June 12: Emil Michael, a top Uber executive and a key confidante to Kalanick, stepped down from his post as senior vice president for business. Meanwhile, Uber brought on a new board member, Nestle executive Wan Ling Martello, bringing the total number of women on the board to two.
June 13: Holder's long-awaited recommendations were finally revealed. That same day, Kalanick said he would be taking an indefinite leave of absence from Uber, citing the need to grieve for his mother, who had died weeks earlier in a boating accident. In an all-hands meeting at Uber to discuss how the company would be tackling issues of sexual harassment, board member Arianna Huffington welcomed Martello - only to be interrupted by another board member, David Bonderman, who said that having more women on the panel would mean "more talking." Bonderman, the billionaire founder of private equity firm TPG, later apologised and resigned from the board over the incident.

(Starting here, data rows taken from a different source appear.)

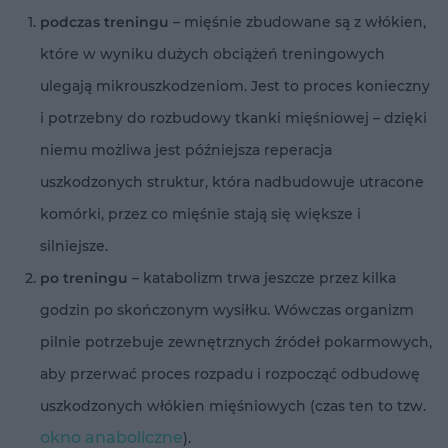
podczas treningu
– mięśnie zbudowane są z włókien,
które w wyniku dużych obciążeń treningowych
ulegają mikrouszkodzeniom. Jest to proces konieczny
i potrzebny do rozbudowy tkanki mięśniowej – dzięki
niemu możliwa jest późniejsza reperacja
uszkodzonych struktur, która nadbudowuje utracone
komórki, przez co mięśnie stają się większe i
silniejsze.
po treningu
– katabolizm trwa jeszcze przez kilka
godzin po skończonym wysiłku. Wówczas organizm
pilnie potrzebuje zewnętrznych źródeł pokarmowych,
aby przerwać proces rozpadu i rozpocząć odbudowę
uszkodzonych włókien mięśniowych (czas ten to tzw.
okno anaboliczne
).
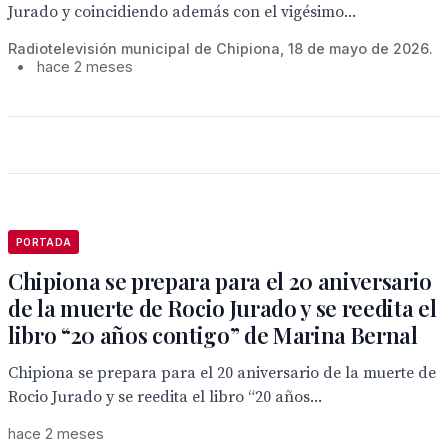
Jurado y coincidiendo además con el vigésimo...
Radiotelevisión municipal de Chipiona, 18 de mayo de 2026.
•
hace 2 meses
PORTADA
Chipiona se prepara para el 20 aniversario
de la muerte de Rocio Jurado y se reedita el
libro “20 años contigo” de Marina Bernal
Chipiona se prepara para el 20 aniversario de la muerte de
Rocio Jurado y se reedita el libro “20 años...
hace 2 meses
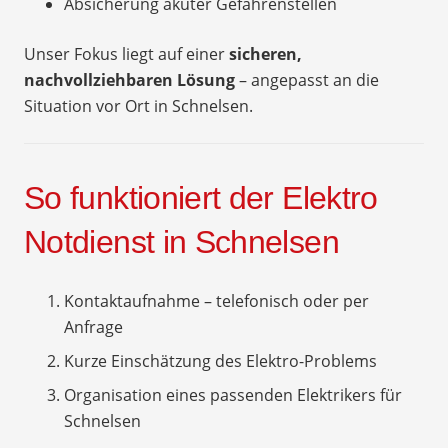
Absicherung akuter Gefahrenstellen
Unser Fokus liegt auf einer
sicheren,
nachvollziehbaren Lösung
– angepasst an die
Situation vor Ort in Schnelsen.
So funktioniert der Elektro
Notdienst in Schnelsen
Kontaktaufnahme – telefonisch oder per
Anfrage
Kurze Einschätzung des Elektro-Problems
Organisation eines passenden Elektrikers für
Schnelsen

June 20: Kalanick officially stepped down as chief executive, bowing to pressure he said he had received from investors and surprising many who had expected the brash company founder to continue with his temporary leave of absence. The departure marked the end of an era for Uber, which Kalanick said risked being "distracted" by the shareholder revolt if he did not step down.
"I love Uber more than anything in the world," Kalanick said in a statement first published by the New York Times. "And at this difficult moment in my personal life I have accepted the investors request to step aside so that Uber can go back to building rather than be distracted with another fight."